AIM OF THE TASK - Search the material below for the string "LIST" and extract each line that has it.

SOURCE DATA -

== Segment start ==

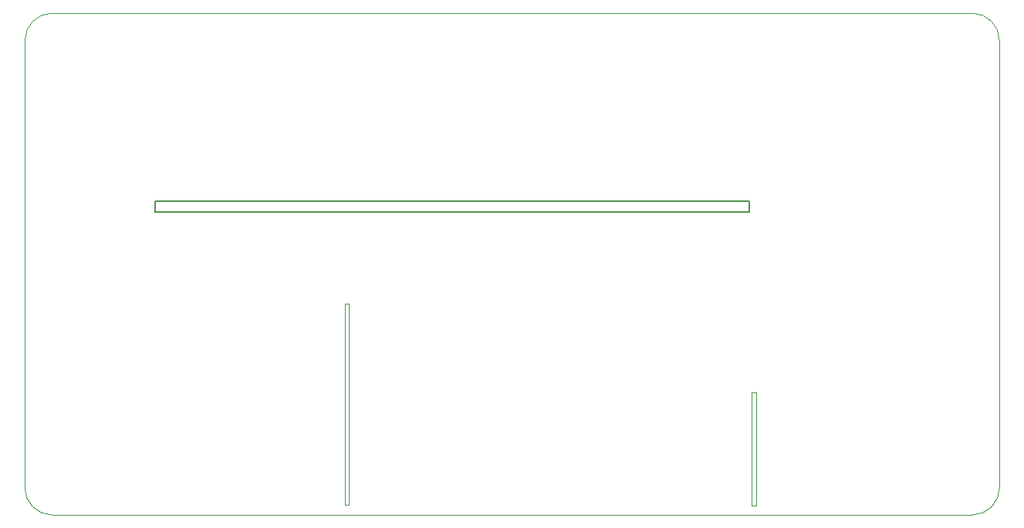
<source format=gbr>
%TF.GenerationSoftware,KiCad,Pcbnew,8.0.3*%
%TF.CreationDate,2024-10-20T11:10:21+02:00*%
%TF.ProjectId,diyBMS_CurrentVoltage_ADS1115,64697942-4d53-45f4-9375-7272656e7456,rev?*%
%TF.SameCoordinates,Original*%
%TF.FileFunction,Profile,NP*%
%FSLAX46Y46*%
G04 Gerber Fmt 4.6, Leading zero omitted, Abs format (unit mm)*
G04 Created by KiCad (PCBNEW 8.0.3) date 2024-10-20 11:10:21*
%MOMM*%
%LPD*%
G01*
G04 APERTURE LIST*
%TA.AperFunction,Profile*%
%ADD10C,0.100000*%
%TD*%
%TA.AperFunction,Profile*%
%ADD11C,0.200000*%
%TD*%
G04 APERTURE END LIST*
D10*
X80772000Y-108506000D02*
X80772000Y-59388000D01*
X187706000Y-59388000D02*
X187706000Y-108506000D01*
X187706000Y-108506000D02*
G75*
G02*
X184706000Y-111506000I-3000000J0D01*
G01*
X80772000Y-59388000D02*
G75*
G02*
X83772000Y-56388000I3000000J0D01*
G01*
D11*
X95046800Y-77063600D02*
X160274000Y-77063600D01*
X160274000Y-78257400D01*
X95046800Y-78257400D01*
X95046800Y-77063600D01*
D10*
X160500000Y-98000000D02*
X161000000Y-98000000D01*
X161000000Y-110500000D01*
X160500000Y-110500000D01*
X160500000Y-98000000D01*
X115866400Y-88265000D02*
X116298200Y-88265000D01*
X116298200Y-110388400D01*
X115866400Y-110388400D01*
X115866400Y-88265000D01*
X184706000Y-111506000D02*
X83772000Y-111506000D01*
X184706000Y-56388000D02*
G75*
G02*
X187706000Y-59388000I0J-3000000D01*
G01*
X83772000Y-111506000D02*
G75*
G02*
X80772000Y-108506000I0J3000000D01*
G01*
X83772000Y-56388000D02*
X184706000Y-56388000D01*
M02*

</source>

== Segment end ==

RESPONSE BOX -
G04 APERTURE LIST*
G04 APERTURE END LIST*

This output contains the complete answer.